NASHVILLE, Tenn.—The Vanderbilt Kennedy Center is recruiting families of children with and without autism to participate in a study of the relationship between sleep patterns and behavior in children with autism.
Families of children with autism who are between the ages of 4 and 10 years, are seizure free and are currently not on psychotropic medications are needed, as are families of children without autism who meet these same parameters.
Families will be compensated for each completed study stage. One visit to the testing facility in Nashville will be required for the diagnostic visit, and a two-night stay in the Vanderbilt sleep laboratory will be required for those who qualify for that stage. Those who qualify will also be asked to complete survey questionnaires at various times and to participate in an evaluation of their autism diagnosis, if applicable, cognitive testing, home sleep study, in-patient sleep study and an assessment of the child’s melatonin level.
Disordered sleep is a common concern voiced by parents of children with autism spectrum disorders. The specific aims of this research are to determine the association of insomnia with problematic daytime behaviors, to assess the relationship between insomnia and sleep habits and to assess the relationship between insomnia and circadian function.

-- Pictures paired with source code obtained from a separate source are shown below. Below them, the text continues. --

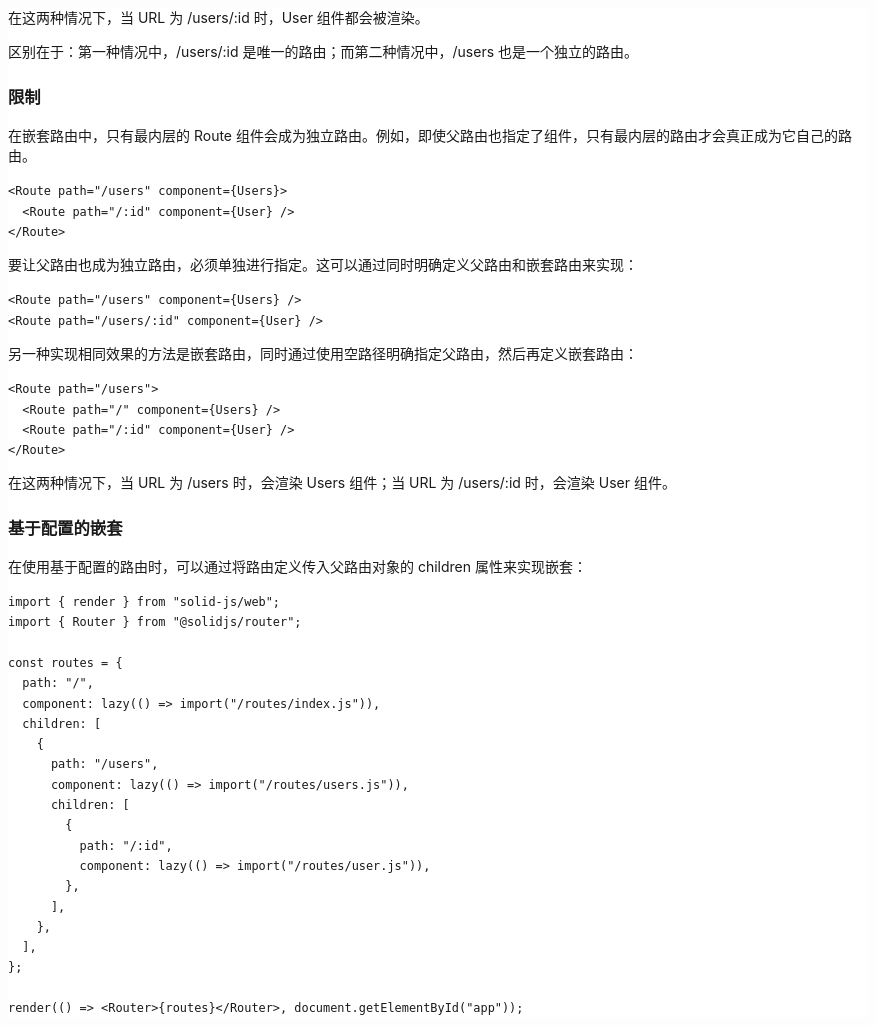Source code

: 在这两种情况下，当 URL 为 /users/:id 时，User 组件都会被渲染。

区别在于：第一种情况中，/users/:id 是唯一的路由；而第二种情况中，/users 也是一个独立的路由。

### 限制

在嵌套路由中，只有最内层的 Route 组件会成为独立路由。例如，即使父路由也指定了组件，只有最内层的路由才会真正成为它自己的路由。

```tsx
<Route path="/users" component={Users}>
  <Route path="/:id" component={User} />
</Route>
```

要让父路由也成为独立路由，必须单独进行指定。这可以通过同时明确定义父路由和嵌套路由来实现：

```tsx
<Route path="/users" component={Users} />
<Route path="/users/:id" component={User} />
```

另一种实现相同效果的方法是嵌套路由，同时通过使用空路径明确指定父路由，然后再定义嵌套路由：

```tsx
<Route path="/users">
  <Route path="/" component={Users} />
  <Route path="/:id" component={User} />
</Route>
```

在这两种情况下，当 URL 为 /users 时，会渲染 Users 组件；当 URL 为 /users/:id 时，会渲染 User 组件。

### 基于配置的嵌套

在使用基于配置的路由时，可以通过将路由定义传入父路由对象的 children 属性来实现嵌套：

```tsx
import { render } from "solid-js/web";
import { Router } from "@solidjs/router";

const routes = {
  path: "/",
  component: lazy(() => import("/routes/index.js")),
  children: [
    {
      path: "/users",
      component: lazy(() => import("/routes/users.js")),
      children: [
        {
          path: "/:id",
          component: lazy(() => import("/routes/user.js")),
        },
      ],
    },
  ],
};

render(() => <Router>{routes}</Router>, document.getElementById("app"));
```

Dr. Beth Malow, associate professor of neurology and a Vanderbilt Kennedy Center investigator, is leading the study with funding from the National Alliance for Autism Research (NAAR). It is also supported by Vanderbilt University Medical Center’s NAAR grant and the General Clinical Research Center. An interdisciplinary team that includes Malow, Wendy Stone, a clinical psychologist and director of Vanderbilt Kennedy Treatment and Research Institute on Autism Spectrum Disorders, and Dr. Susan McGrew, a developmental pediatrician specializing in the treatment of children with autism, is conducting the study.